This repository contains a two‑container Docker lab for teaching common server misconfigurations and a safe, simulated Heartbleed‑style memory leak. It runs locally only; nothing is exposed to the internet beyond package downloads during image build.

Safety note: The “heartbleed” service is a tiny Python demo that returns bytes from a local file; it does not ship vulnerable OpenSSL. The SSH weaknesses are intentional, self‑contained misconfigurations inside the victim container.


1) Prerequisites

  • Docker Desktop installed and running
  • Git Bash (Windows) or any terminal (macOS/Linux/WSL/PowerShell)
  • Internet access once to build the images (package install), then everything runs offline

2) Folder structure (expected)

.
├─ docker-compose.yml
├─ attacker/
│  ├─ Dockerfile
│  └─ tools/
│     ├─ wordlist.txt
│     ├─ ssh-helper.sh
│     └─ bleed.py
└─ victim/
   ├─ Dockerfile
   ├─ entrypoint.sh
   ├─ services/
   │  ├─ fake_heartbleed.py
   │  └─ memory.bin
   ├─ ssh/
   │  ├─ sshd_config.level1
   │  ├─ sshd_config.level2
   │  ├─ sshd_config.level3
   │  ├─ sshd_config.level4
   │  └─ sshd_config.level5
   ├─ banners/               # optional, can be empty
   ├─ motd/                  # optional, can be empty
   ├─ users/
   │  ├─ make_users_level1.sh
   │  ├─ make_users_level2.sh
   │  ├─ make_users_level3.sh
   │  ├─ make_users_level4.sh
   │  └─ make_users_level5.sh
   └─ extras/                # optional keys/binaries/hints per level

If the folders don’t exist, create them as above.

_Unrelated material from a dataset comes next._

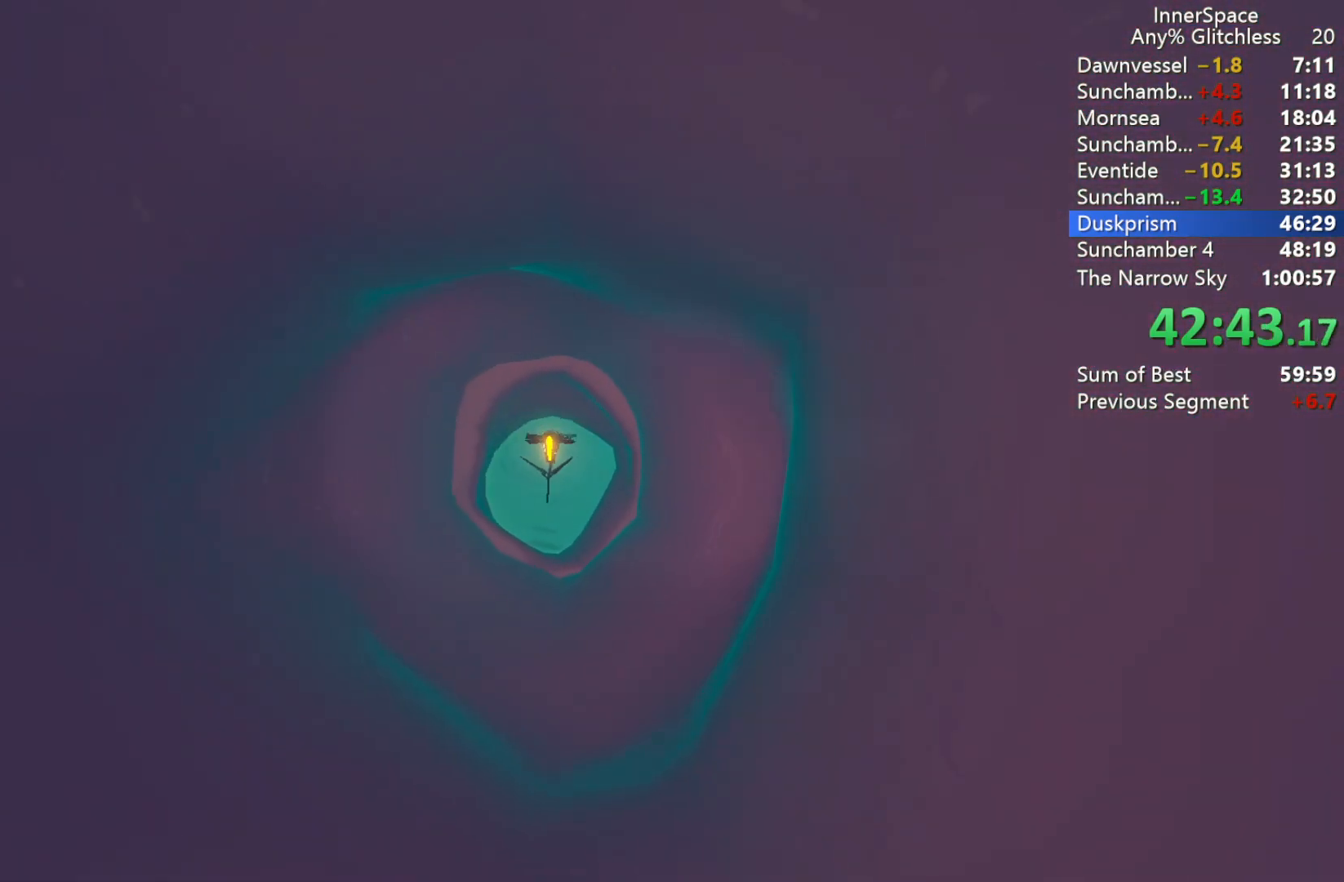
{"buttons": [], "left_stick": "center", "right_stick": "up", "events": [[100, "left_stick", "down"], [183, "left_stick", "center"]]}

Ensure all *.sh files are executable on Linux/WSL:
chmod +x victim/entrypoint.sh victim/users/*.sh attacker/tools/*.sh


3) Quick start

Open a terminal in the project root (where docker-compose.yml is).

Windows Git Bash / WSL

DIFFICULTY=1 docker compose up --build -d

Windows PowerShell

$env:DIFFICULTY="1"
docker compose up --build -d

This builds and starts two containers: victim and attacker.

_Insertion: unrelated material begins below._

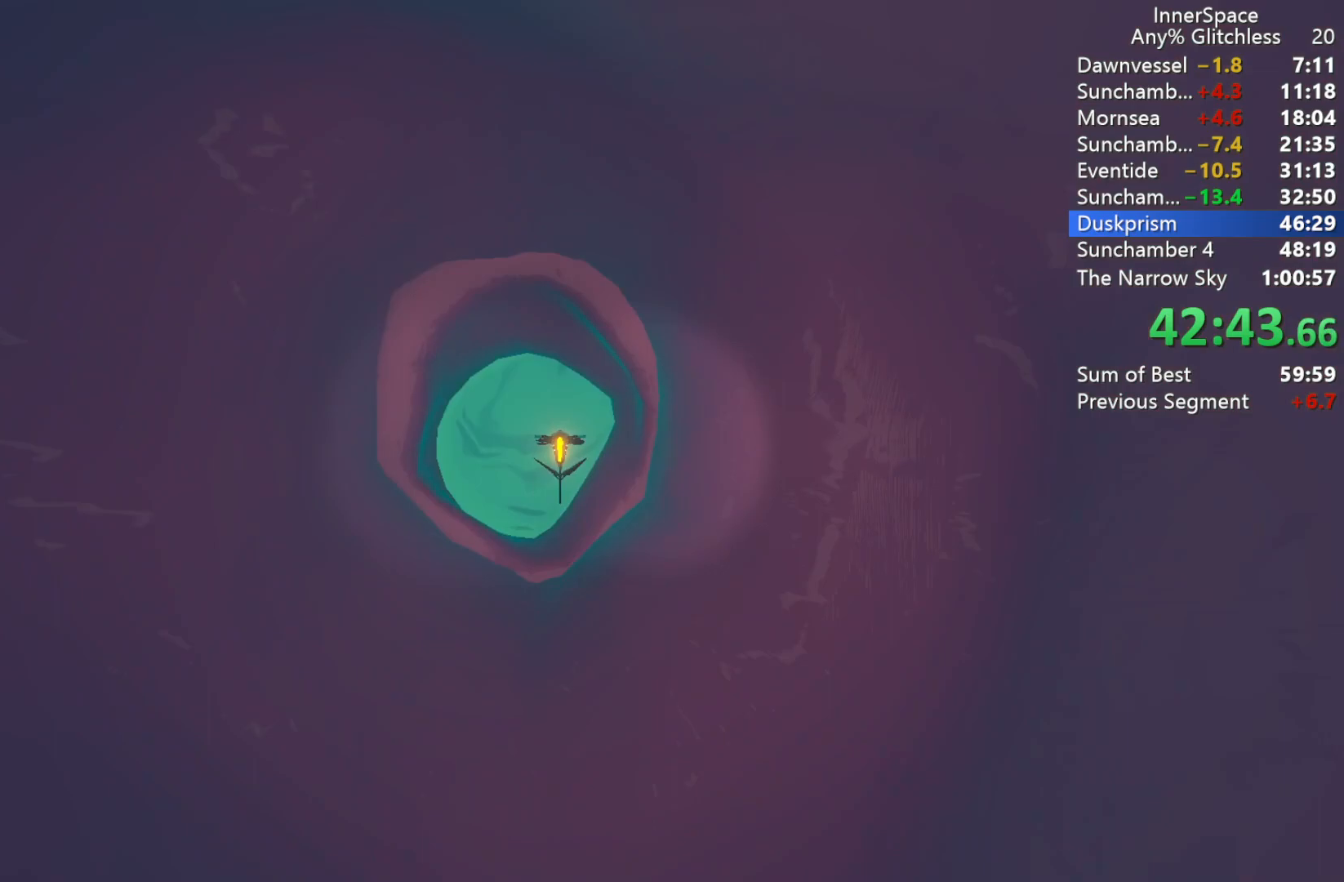
{"buttons": [], "left_stick": "center", "right_stick": "up", "events": [[67, "left_stick", "up"], [117, "left_stick", "center"]]}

4) Connecting & basic usage

SSH into the victim

Default mapping (edit your docker-compose.yml if different):

ports:
  - "2222:22"     # SSH
  - "8443:8443"   # fake heartbleed server
  # Optionally add: - "2223:2222" (if a level uses SSH port 2222 inside)

Login (Level 1 example):

ssh -o StrictHostKeyChecking=no student@localhost -p 2222
# password: password

Run the Heartbleed demo (from host)

# Linux/WSL/Git Bash:
docker exec -it attacker python3 /tools/bleed.py victim 8443 8000 | grep FLAG

# PowerShell equivalent (no grep):
docker exec -it attacker python3 /tools/bleed.py victim 8443 8000 | Select-String FLAG

You should see a “leak” containing FLAG{...} from a local file inside the victim service.


5) Difficulty levels (1–5)

Start with a level by setting DIFFICULTY before docker compose up:

docker compose down
DIFFICULTY=3 docker compose up --build -d

Level overview (default users/ports):

Level SSH Port (inside) Auth Default user Notes / Goal
1 22 Password student:password Tutorial. Learn SSH, banners/MOTD, basic sudo usage.
2 22 Password student:toor123 Weak crypto/algo hints in MOTD/Banner; learn enumeration.
3 2222 Password admin:admin2024 Non‑standard port, leaked backup creds in /var/backups.
4 22 Key only user dev Find leaked private key; pager escape via sudo less.
5 2222 Key only user ops Weak key passphrase hint + SUID/path hijack demo.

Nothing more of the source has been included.